İnsan Hakları Eylem Planı için “2023’te yeni anayasa ve çok sağlam insan haklarına dair eylem planı üzerine, uzaya çıkış oradan Ay’a iniş gibi seçime dönük bir manzume olarak görüyorum” diyen Bila şöyle konuştu:

“Daha son pakette yaptığı düzenlemeleri uygulamadı iktidar. Ne diyordu eleştiri amaçlı yazılan haber ve yazılar suç oluşturmaz deniliyordu. Ama o hüküm yasaya girdi ondan sonra Müyesser Yıldız tutuklandı. Tweet atan insanlar gözaltına alınıp götürüldüler. Bunlara biz nasıl inanalım diye sormak geliyor içimden.”

“İktidar kanadı zaten suçlayıcı ve hedef gösterici bir üsluba sahip. Boğaziçi’de rektör protestosu yapan öğrencileri terörist diye nitelendiriyor siyaset, o gece sabaha doğru öğrencilerin evleri basılıyor ve çocuklar götürülüyor. İfade ve düşünce özgürlüğü daha da güçlendirilecek diyorsunuz, arka arkaya vekillerle ilgili fezlekeleri Meclis’e göndermiş durumdasınız. Bu fezlekelere ‘hayır oyu verirseniz siz de PKK’lısınız’ diye bir tarif yapıyorsunuz. Burada konuşulan ile yapılan arasında o kadar büyük fark var ki inandırıcılık sorunu buradan çıkıyor. Bir güvensizlik var.”

“Siz yargıyı, yasamayı ve medyayı, bu üç erki kontrolünüz altına aldıktan sonra demokrasiden ve özgürlükten bahsederseniz bunun inandırıcı olması çok zor.” 

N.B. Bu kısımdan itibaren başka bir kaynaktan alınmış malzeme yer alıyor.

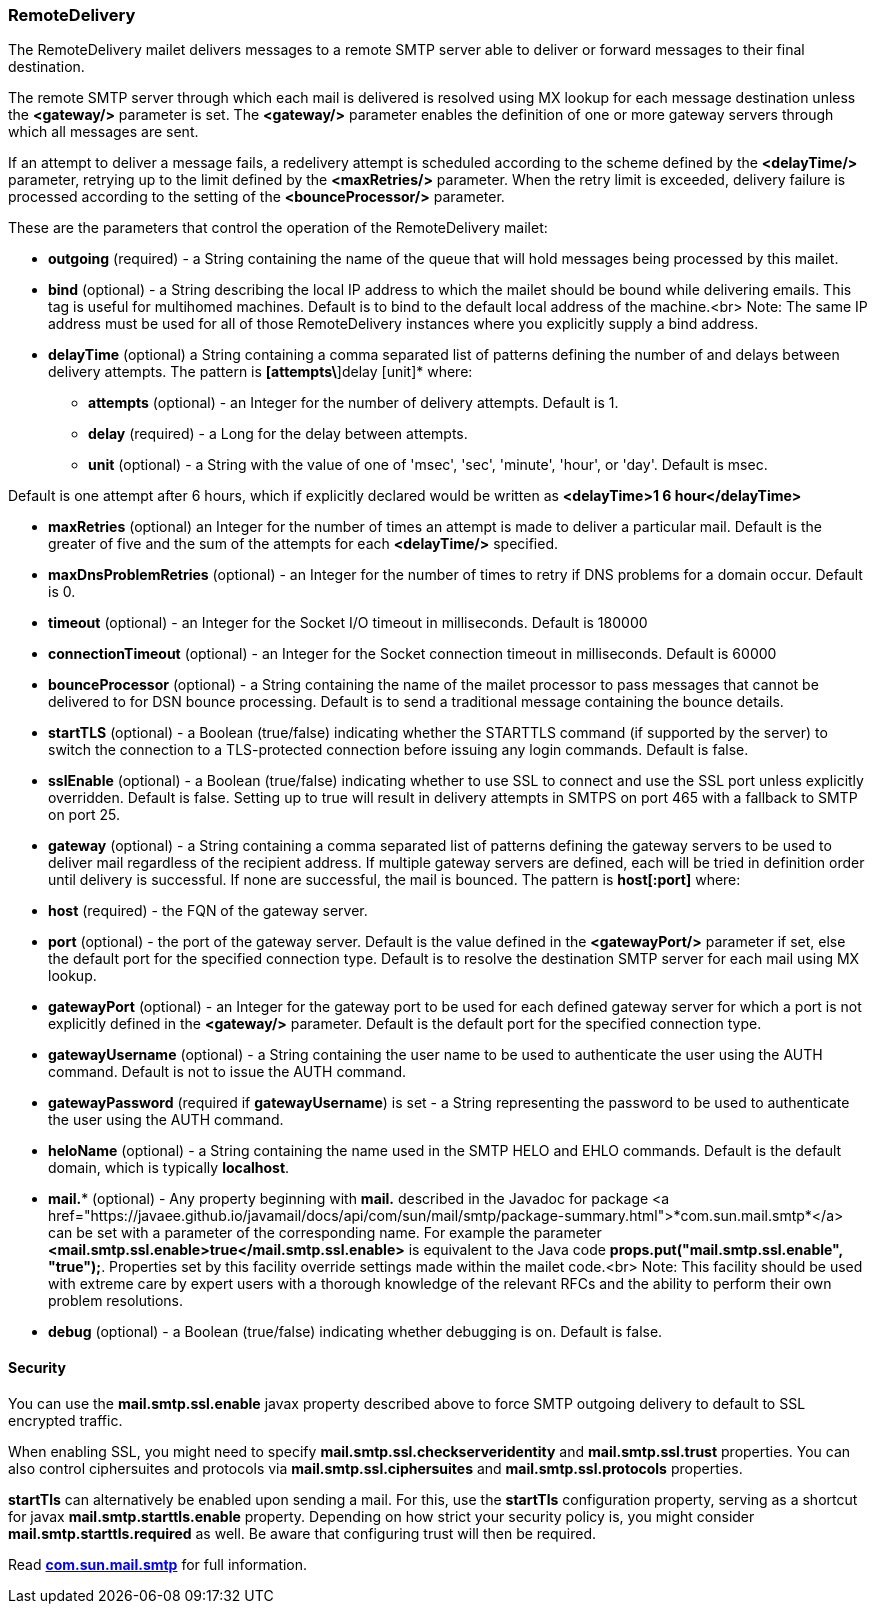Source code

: === RemoteDelivery

The RemoteDelivery mailet delivers messages to a remote SMTP server able to deliver or forward messages to their final
destination.

The remote SMTP server through which each mail is delivered is resolved using MX lookup for each message destination
unless the *<gateway/>* parameter is set. The *<gateway/>* parameter enables the
definition of one or more gateway servers through which all messages are sent.

If an attempt to deliver a message fails, a redelivery attempt is scheduled according to the scheme defined
by the *<delayTime/>* parameter, retrying up to the limit defined
by the *<maxRetries/>* parameter. When the retry limit is exceeded, delivery failure is processed
according to the setting of the *<bounceProcessor/>* parameter.

These are the parameters that control the operation of the RemoteDelivery mailet:

* *outgoing* (required) - a String containing the name of the queue that will hold messages being processed by this mailet.
* *bind* (optional) - a String describing the local IP address to which the mailet should be bound while delivering
emails. This tag is useful for multihomed machines. Default is to bind to the default local address of the machine.<br>
Note: The same IP address must be used for all of those RemoteDelivery instances where you explicitly supply a bind address.
* *delayTime* (optional) a String containing a comma separated list of patterns defining the number of and delays between delivery
attempts. The pattern is *[attempts\*]delay [unit]* where:

** *attempts* (optional) - an Integer for the number of delivery attempts. Default is 1.
** *delay* (required) - a Long for the delay between attempts.
** *unit* (optional) - a String with the value of one of 'msec', 'sec', 'minute', 'hour', or 'day'. Default is msec.

Default is one attempt after 6 hours, which if explicitly declared would be written as *<delayTime>1 6 hour</delayTime>*

* *maxRetries* (optional) an Integer for the number of times an attempt is made to deliver a particular mail.
Default is the greater of five and the sum of the attempts for each *<delayTime/>* specified.
* *maxDnsProblemRetries* (optional) - an Integer for the number of times to retry if DNS problems for a domain occur.
Default is 0.
* *timeout* (optional) - an Integer for the Socket I/O timeout in milliseconds. Default is 180000
* *connectionTimeout* (optional) - an Integer for the Socket connection timeout in milliseconds. Default is 60000
* *bounceProcessor* (optional) - a String containing the name of the mailet processor to pass messages that cannot
be delivered to for DSN bounce processing. Default is to send a traditional message containing the bounce details.
* *startTLS* (optional) - a Boolean (true/false) indicating whether the STARTTLS command (if supported by the server)
to switch the connection to a TLS-protected connection before issuing any login commands. Default is false.
* *sslEnable* (optional) - a Boolean (true/false) indicating whether to use SSL to connect and use the SSL port unless
explicitly overridden. Default is false. Setting up to true will result in delivery attempts in SMTPS on port 465 with a fallback
to SMTP on port 25.
* *gateway* (optional) - a String containing a comma separated list of patterns defining the gateway servers to be used to
deliver mail regardless of the recipient address. If multiple gateway servers are defined, each will be tried in definition order
until delivery is successful. If none are successful, the mail is bounced. The pattern is *host[:port]* where:

* *host* (required) - the FQN of the gateway server.
* *port* (optional) - the port of the gateway server. Default is the value defined in the *<gatewayPort/>*
parameter if set, else the default port for the specified connection type.
Default is to resolve the destination SMTP server for each mail using MX lookup.

* *gatewayPort* (optional) - an Integer for the gateway port to be used for each defined gateway server for which a
port is not explicitly defined in the *<gateway/>* parameter. Default is the default port for the specified connection type.
* *gatewayUsername* (optional) - a String containing the user name to be used to authenticate the user using the
AUTH command. Default is not to issue the AUTH command.
* *gatewayPassword* (required if *gatewayUsername*) is set - a String representing the password to be used
to authenticate the user using the AUTH command.
* *heloName* (optional) - a String containing the name used in the SMTP HELO and EHLO commands. Default is the default domain,
which is typically *localhost*.
* *mail.** (optional) - Any property beginning with *mail.* described in the Javadoc for package
<a href="https://javaee.github.io/javamail/docs/api/com/sun/mail/smtp/package-summary.html">*com.sun.mail.smtp*</a>
can be set with a parameter of the corresponding name. For example the parameter
*<mail.smtp.ssl.enable>true</mail.smtp.ssl.enable>* is equivalent to the Java code
*props.put("mail.smtp.ssl.enable", "true");*. Properties set by this facility override settings made
within the mailet code.<br>
Note: This facility should be used with extreme care by expert users with a thorough knowledge of the relevant RFCs and
the ability to perform their own problem resolutions.
* *debug* (optional) - a Boolean (true/false) indicating whether debugging is on. Default is false.

==== Security

You can use the *mail.smtp.ssl.enable* javax property described above to force SMTP outgoing delivery to default to SSL
encrypted traffic.

When enabling SSL, you might need to specify *mail.smtp.ssl.checkserveridentity* and *mail.smtp.ssl.trust*
properties. You can also control ciphersuites and protocols via *mail.smtp.ssl.ciphersuites* and
*mail.smtp.ssl.protocols* properties.

*startTls* can alternatively be enabled upon sending a mail. For this, use the *startTls* configuration property, serving as a shortcut for
javax *mail.smtp.starttls.enable* property. Depending on how strict your security policy is, you might consider
*mail.smtp.starttls.required* as well. Be aware that configuring trust will then be required.

Read https://javaee.github.io/javamail/docs/api/com/sun/mail/smtp/package-summary.html[*com.sun.mail.smtp*]
for full information.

Yargı siyasetin beklentisine göre karar verme çabası içerisinde. Mahkemeler kurum olarak hedef gösteriliyor. AYM’nin kararını uygulamayan alt mahkemeyi savunuyorsunuz, AYM’nin gereksizliği üzerine bir demeç verip değişiklik talep ediyorsunuz. Böyle bir ortam içerisinde dünyanın en demokratik anayasasını da çıkarsanız, uygulama böyle olduğu sürece bu hem iç hem dış kamuoyunda önemli bir inandırıcılık ve güvensizlik sorunu yaratır.”